Studying such ancient flow patterns will provide insight into the functioning of extant marine gateways (such as the Bering and Gibraltar Straits) which play a critical role in the exchange of water, heat, salt and nutrients between oceans and thus have significant impact on regional and global climate.
The current single marine corridor at Gibraltar is a relatively recent phenomenon having been formed around 5.3 million years ago. Previously, there were two complex seaways that connected the Mediterranean and Atlantic through northern Morocco and southern Spain.
When these marine corridors closed between 5-6 million years ago, the saltiness of Mediterranean water fluctuated from near-fresh to ten times modern sea water salinity. This resulted in around 6 per cent of the world’s oceanic salt precipitating on the Mediterranean Sea floor, a dramatic event known as the Messinian Salinity Crisis.

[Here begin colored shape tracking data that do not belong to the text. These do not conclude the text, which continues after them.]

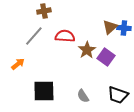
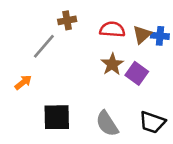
brown cross: (44, 11) -> (67, 20), moved
red semicircle: (65, 36) -> (112, 29), moved
gray semicircle: (83, 96) -> (107, 124), size x1.5

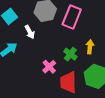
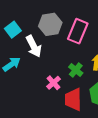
white arrow: (30, 32) -> (34, 46), size x1.5

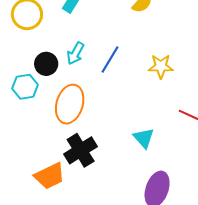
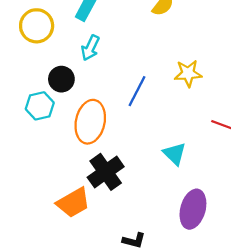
cyan arrow: (75, 53) -> (90, 48), moved
blue line: (110, 59) -> (137, 91), moved

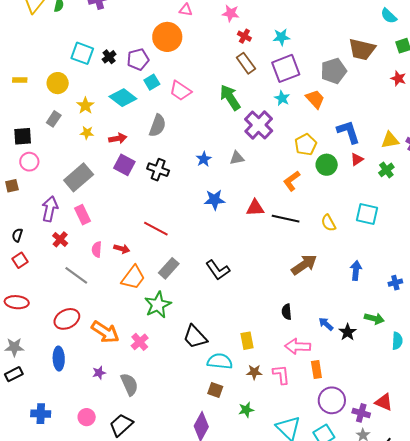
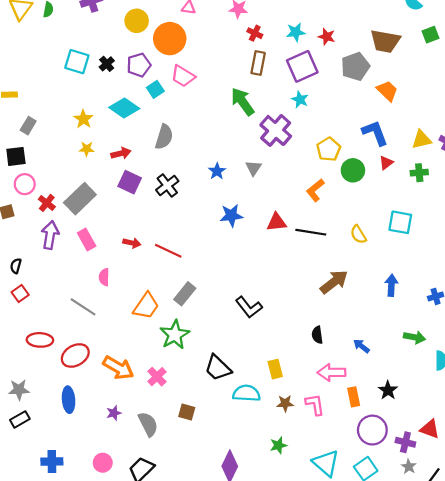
brown rectangle: (246, 63) -> (258, 63), turned 50
red star: (398, 78) -> (327, 37), moved
yellow circle: (58, 83) -> (137, 21), moved
pink trapezoid: (180, 91) -> (183, 76), moved
orange trapezoid: (315, 99) -> (387, 91), moved
gray rectangle: (54, 119) -> (28, 126), moved
gray triangle: (237, 158) -> (253, 168), turned -42
black cross: (158, 170) -> (167, 185), turned 35
green cross: (386, 170) -> (419, 173), turned 35
red cross: (60, 239) -> (47, 203), moved
red arrow: (122, 249) -> (132, 243), moved
black L-shape: (218, 270) -> (249, 307), moved
red ellipse: (17, 302) -> (40, 340), moved
black star: (348, 332) -> (388, 390), moved
brown square: (215, 390) -> (187, 412), moved

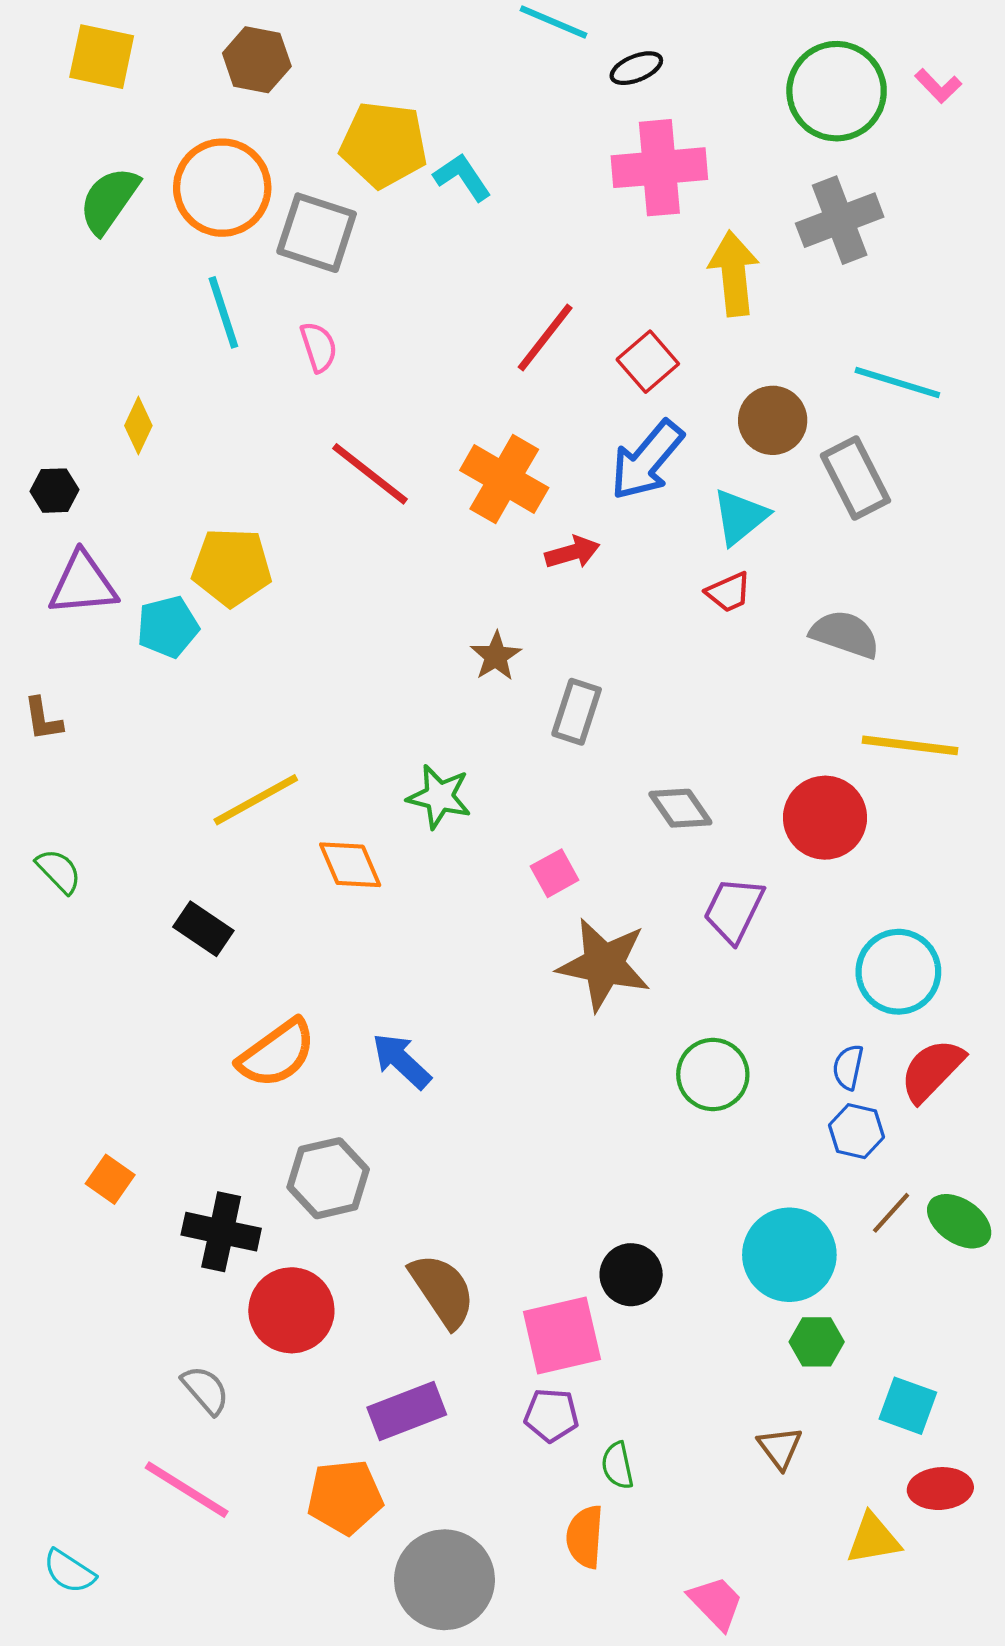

The MEDGATE international consortium of researchers will reconstruct the volume and flow pattern of Mediterranean-Atlantic exchange during the Messinian Salinity Crisis event and explore its effect on global climate. They will integrate diverse datasets derived from the sediments and fossils that were deposited in the two corridors, with numerical models of the oceans and climate.
Dr Rachel Flecker of Bristol's School of Geographical Sciences who is co-ordinating the project said: "MEDGATE is a diverse network of earth scientists from first-class geological institutions in the UK, The Netherlands, Spain, France, Belgium and Morocco, alongside three private sector geoscience organisations. Their areas of expertise include field geology, sedimentology, geochemistry, micropaleontology, seismic interpretation and numerical modelling.
"MEDGATE is now looking to recruit nine Early Stage Researchers (PhD studentships) and one Experienced Researcher (post-doc) to the project. They will be trained in a wide variety of skills equipping them for careers in either academia or the oil industry. The researchers will be involved in all aspects of the project including its management and the dissemination of results to academia, industry and the public."